═════ Records supplied
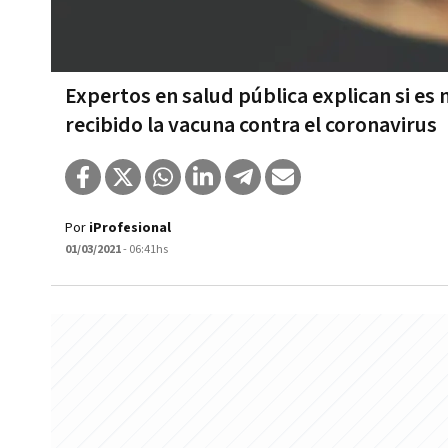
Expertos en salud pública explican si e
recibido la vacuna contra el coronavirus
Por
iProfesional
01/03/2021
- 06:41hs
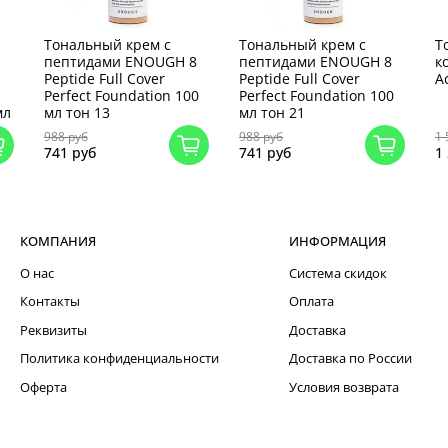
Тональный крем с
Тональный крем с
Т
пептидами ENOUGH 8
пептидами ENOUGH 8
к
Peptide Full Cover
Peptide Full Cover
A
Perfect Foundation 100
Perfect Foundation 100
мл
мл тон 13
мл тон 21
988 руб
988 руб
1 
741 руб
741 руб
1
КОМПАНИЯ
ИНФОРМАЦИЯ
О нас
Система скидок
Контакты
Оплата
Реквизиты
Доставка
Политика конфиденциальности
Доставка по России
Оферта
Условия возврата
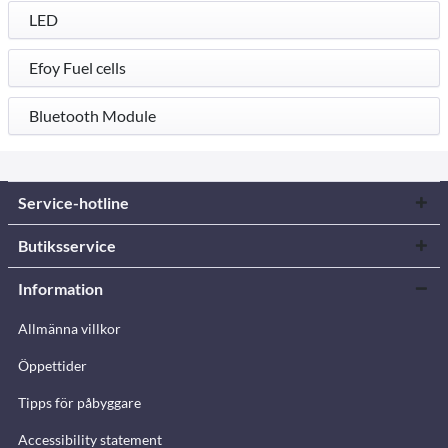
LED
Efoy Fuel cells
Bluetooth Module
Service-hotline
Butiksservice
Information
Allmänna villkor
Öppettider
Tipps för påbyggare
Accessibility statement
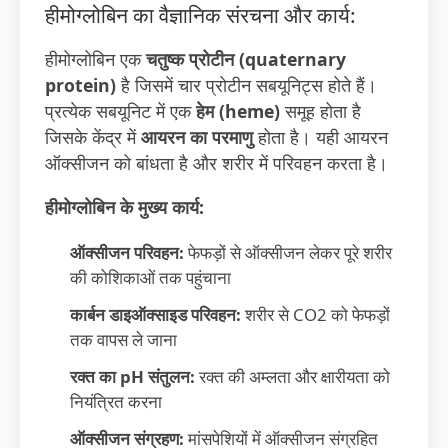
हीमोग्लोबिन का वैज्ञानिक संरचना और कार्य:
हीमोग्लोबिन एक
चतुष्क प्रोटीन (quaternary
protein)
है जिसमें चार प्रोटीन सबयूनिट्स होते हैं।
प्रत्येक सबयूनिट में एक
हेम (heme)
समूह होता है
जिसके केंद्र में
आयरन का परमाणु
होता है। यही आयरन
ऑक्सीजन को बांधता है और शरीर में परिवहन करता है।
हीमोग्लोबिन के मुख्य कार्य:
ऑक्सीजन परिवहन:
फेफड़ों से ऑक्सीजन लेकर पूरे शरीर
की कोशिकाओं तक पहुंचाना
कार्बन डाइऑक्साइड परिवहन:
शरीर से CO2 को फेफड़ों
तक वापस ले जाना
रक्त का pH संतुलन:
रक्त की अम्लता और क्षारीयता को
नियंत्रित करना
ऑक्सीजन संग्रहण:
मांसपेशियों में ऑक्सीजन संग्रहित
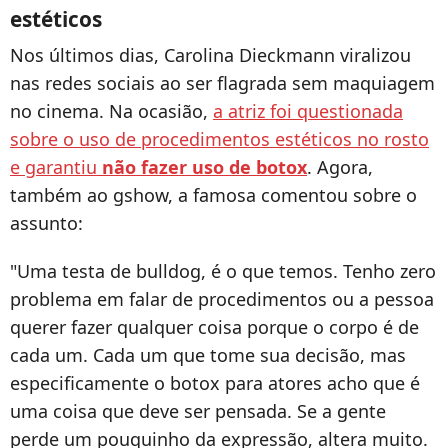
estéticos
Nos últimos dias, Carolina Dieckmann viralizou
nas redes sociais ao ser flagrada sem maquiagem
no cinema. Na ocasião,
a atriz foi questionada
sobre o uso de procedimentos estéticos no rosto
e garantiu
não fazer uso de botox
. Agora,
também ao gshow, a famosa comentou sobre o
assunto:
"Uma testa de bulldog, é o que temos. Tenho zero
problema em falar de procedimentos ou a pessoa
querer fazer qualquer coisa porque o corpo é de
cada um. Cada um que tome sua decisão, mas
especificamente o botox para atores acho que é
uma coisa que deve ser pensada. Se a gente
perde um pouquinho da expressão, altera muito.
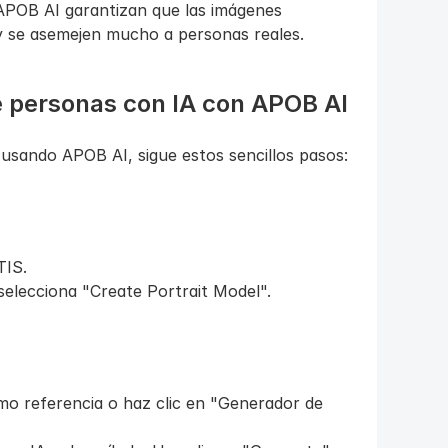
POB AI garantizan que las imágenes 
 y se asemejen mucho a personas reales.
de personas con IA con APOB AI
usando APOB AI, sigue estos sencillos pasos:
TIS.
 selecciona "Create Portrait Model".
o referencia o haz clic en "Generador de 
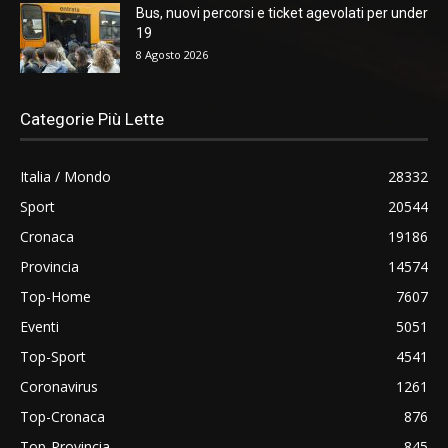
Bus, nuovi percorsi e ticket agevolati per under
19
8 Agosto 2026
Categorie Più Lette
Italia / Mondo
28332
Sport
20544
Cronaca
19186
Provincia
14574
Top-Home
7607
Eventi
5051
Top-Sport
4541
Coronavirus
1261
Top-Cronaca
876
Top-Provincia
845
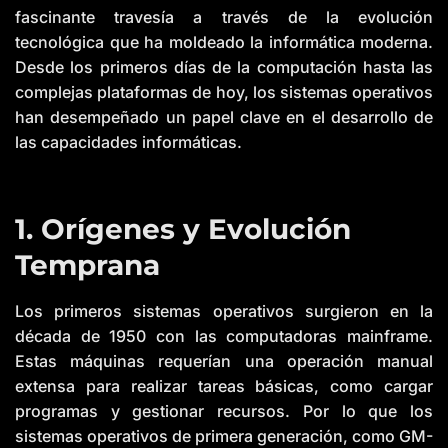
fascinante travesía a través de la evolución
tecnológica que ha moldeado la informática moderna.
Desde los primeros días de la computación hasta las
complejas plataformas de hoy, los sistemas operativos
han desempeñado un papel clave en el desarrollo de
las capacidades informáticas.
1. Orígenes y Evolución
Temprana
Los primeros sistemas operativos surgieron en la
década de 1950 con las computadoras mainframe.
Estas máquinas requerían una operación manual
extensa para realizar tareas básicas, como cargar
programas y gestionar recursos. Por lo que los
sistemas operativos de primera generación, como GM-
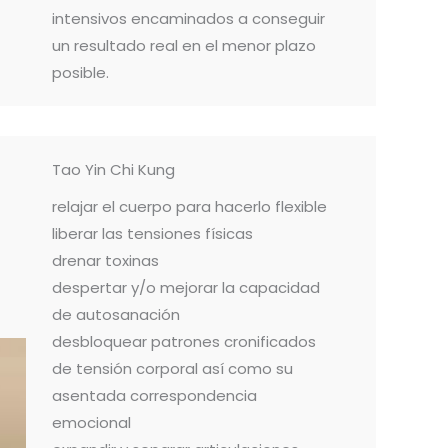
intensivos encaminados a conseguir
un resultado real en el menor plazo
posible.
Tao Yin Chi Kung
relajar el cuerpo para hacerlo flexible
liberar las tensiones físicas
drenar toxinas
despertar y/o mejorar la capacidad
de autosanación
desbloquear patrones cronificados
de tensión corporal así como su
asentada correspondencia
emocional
══════════
Try it
Go through the records and report each line that contains "sobre".

Completed task
sobre o uso de procedimentos estéticos no rosto
também ao gshow, a famosa comentou sobre o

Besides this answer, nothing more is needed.